What is the Right to Not Be Poor? Why a Truth Commission
What is the Right to Not Be Poor? Why a Truth Commission
The Right to Not be Poor
The Right to Not Be Poor is a demand emerging from the life and death struggles for water, housing, work, livelihood, health, peace, equality and more. It suggests a world where the meeting of our basic needs is guaranteed and non-negotiable. It is a moral declaration against a system that says, “if you can’t buy it, you don’t deserve it.” It also asserts that violence in the name of defending that system – racist violence, military and police violence, violence against the land itself and our natural resources – cannot be defended. It is consistent with the founding creed of this country, expanding the understanding of our unalienable rights to life, liberty and the pursuit of happiness given today’s conditions and possibilities.
The Right to Not Be Poor is both a comprehensive vision of a world free from want, violence and fear, and a rallying cry for an all out offensive against the conditions causing our poverty and misery.
What is the Truth Commission on the Right to Not be Poor? What is its Charge?
The Truth Commission on the Right to Not Be Poor is part of the broader effort to revive the 1968 Poor People’s Campaign by bringing together the struggles of the poor and dispossessed today. As part of this New Poor People’s Campaign, the Truth Commission understands poverty and the devaluation of human life to be the bedrock of the multiple social crises we’re facing, including the crises of racism, militarism and ecological devastation.
These crises have gotten more intense since the economic crisis of 2008. They’ve also become more deeply intertwined. From Detroit and Flint and Standing Rock to California, the Pacific NorthWest, the Gulf Coast, the Border, Appalachia and the Rust Belt, we are seeing communities fight these evils on multiple fronts.
We use the word evil deliberately. These crises are not just bad or unfortunate, but in fact immoral — even sinful. They are immoral because they arise out of artificial conditions of scarcity even though we live in a time of unprecedented wealth and prosperity; they are sinful because, in the midst of this abundance, the mass abandonment and violence against the poor goes against our deeply held belief that all life is sacred.
This Truth Commission will have three tasks:
- Expose the lies that are told about poverty and the poor today. This includes the idea that we’re living in a time of scarcity, and that these crises are the result of individuals making bad decisions or of chance. The Truth Commission is taking on this narrative in particular because of how it is used to sow division, fear and mistrust among us.

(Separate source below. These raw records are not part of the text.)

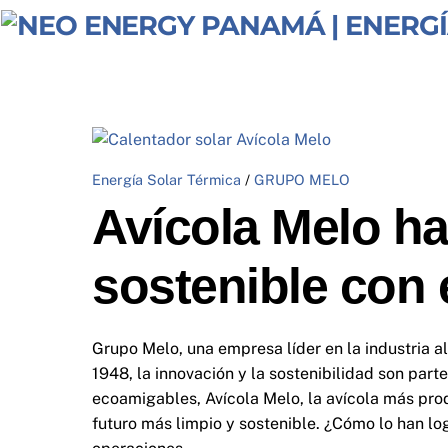
Skip
to
content
Energía Solar Térmica
/
GRUPO MELO
Avícola Melo ha
sostenible con 
Grupo Melo, una empresa líder en la industria 
1948, la innovación y la sostenibilidad son par
ecoamigables, Avícola Melo, la avícola más pro
futuro más limpio y sostenible. ¿Cómo lo han lo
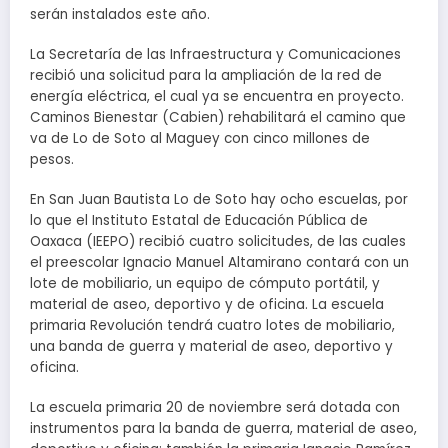
serán instalados este año.
La Secretaría de las Infraestructura y Comunicaciones
recibió una solicitud para la ampliación de la red de
energía eléctrica, el cual ya se encuentra en proyecto.
Caminos Bienestar (Cabien) rehabilitará el camino que
va de Lo de Soto al Maguey con cinco millones de
pesos.
En San Juan Bautista Lo de Soto hay ocho escuelas, por
lo que el Instituto Estatal de Educación Pública de
Oaxaca (IEEPO) recibió cuatro solicitudes, de las cuales
el preescolar Ignacio Manuel Altamirano contará con un
lote de mobiliario, un equipo de cómputo portátil, y
material de aseo, deportivo y de oficina. La escuela
primaria Revolución tendrá cuatro lotes de mobiliario,
una banda de guerra y material de aseo, deportivo y
oficina.
La escuela primaria 20 de noviembre será dotada con
instrumentos para la banda de guerra, material de aseo,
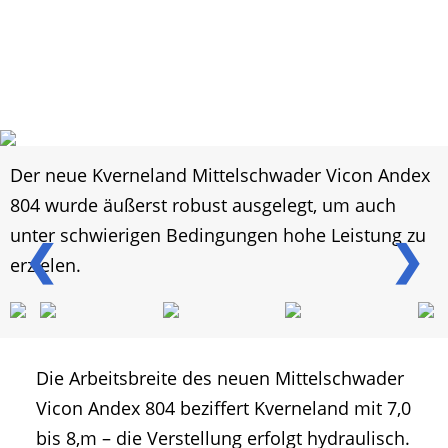
Der neue Kverneland Mittelschwader Vicon Andex
804 wurde äußerst robust ausgelegt, um auch
unter schwierigen Bedingungen hohe Leistung zu
❮
❯
erzielen.
Die Arbeitsbreite des neuen Mittelschwader
Vicon Andex 804 beziffert Kverneland mit 7,0
bis 8,m – die Verstellung erfolgt hydraulisch.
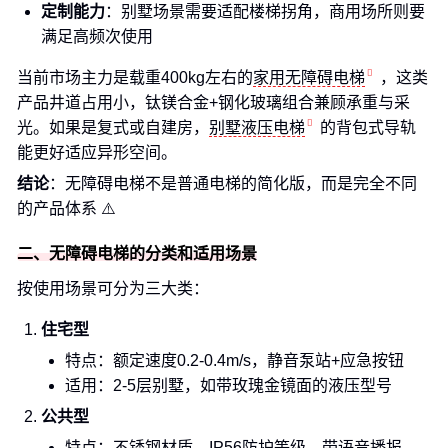
定制能力
：别墅场景需要适配楼梯拐角，商用场所则要
满足高频次使用
当前市场主力是载重400kg左右的
家用无障碍电梯
，这类
产品井道占用小，钛镁合金+钢化玻璃组合兼顾承重与采
光。如果是复式或自建房，
别墅液压电梯
的背包式导轨
能更好适应异形空间。
结论
：无障碍电梯不是普通电梯的简化版，而是完全不同
的产品体系 ⚠️
二、无障碍电梯的分类和适用场景
按使用场景可分为三大类：
住宅型
特点：额定速度0.2-0.4m/s，静音泵站+应急按钮
适用：2-5层别墅，如带玫瑰金镜面的液压型号
公共型
特点：不锈钢材质，IP56防护等级，带语音播报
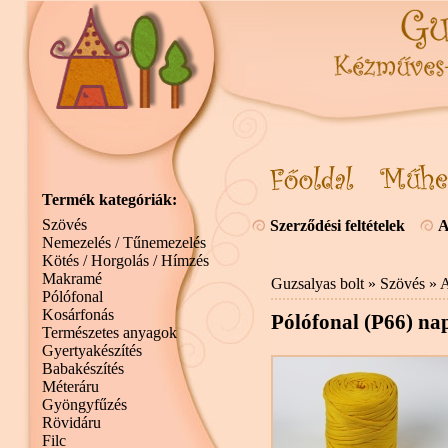
Termék kategóriák:
Szövés
Szerződési feltételek
A
Nemezelés / Tűnemezelés
Kötés / Horgolás / Hímzés
Makramé
Guzsalyas bolt
»
Szövés
»
A
Pólófonal
Kosárfonás
Pólófonal (P66) na
Természetes anyagok
Gyertyakészítés
Babakészítés
Méteráru
Gyöngyfűzés
Rövidáru
Filc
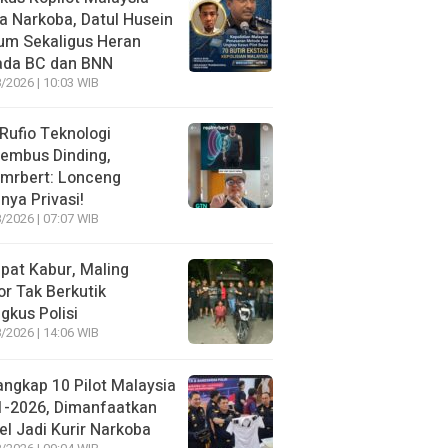
 Narkoba, Datul Husein
um Sekaligus Heran
ada BC dan BNN
/2026 | 10:03 WIB
 Rufio Teknologi
embus Dinding,
lmrbert: Lonceng
nya Privasi!
/2026 | 07:07 WIB
pat Kabur, Maling
r Tak Berkutik
ngkus Polisi
/2026 | 14:06 WIB
angkap 10 Pilot Malaysia
1-2026, Dimanfaatkan
el Jadi Kurir Narkoba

- Begin to identify a new moral vision for our society, one that is emerging in the organized responses of communities in battle against poverty, racism, militarism and ecological devastation.
- Help develop a platform that can unite these struggles into a campaign against the root causes of these evils.
How will the Truth Commission be Organized?
For these Truth Commissions, we’re drawing on the kinds of “Truth and Reconciliation Commissions” that have been used in different contexts around the world. We’re also developing that model in a new direction: our central purpose is to advance the unity of the struggles of the poor and dispossessed by building our collective organization. We’re building on a long history of poor people organizing poor people in the United States and our use of town halls, tribunals, bus tours, coordinated action and community hearings to expose the truth about who are the poor and why we are poor.
The model for the Truth Commission isn’t to gather evidence from those who are experiencing poverty, but to work together in the development of a new practice and vision for building real class unity. This approach recognizes that we who are not in power need to organize ourselves in order to grow our power. The Truth Commission is one way to do that.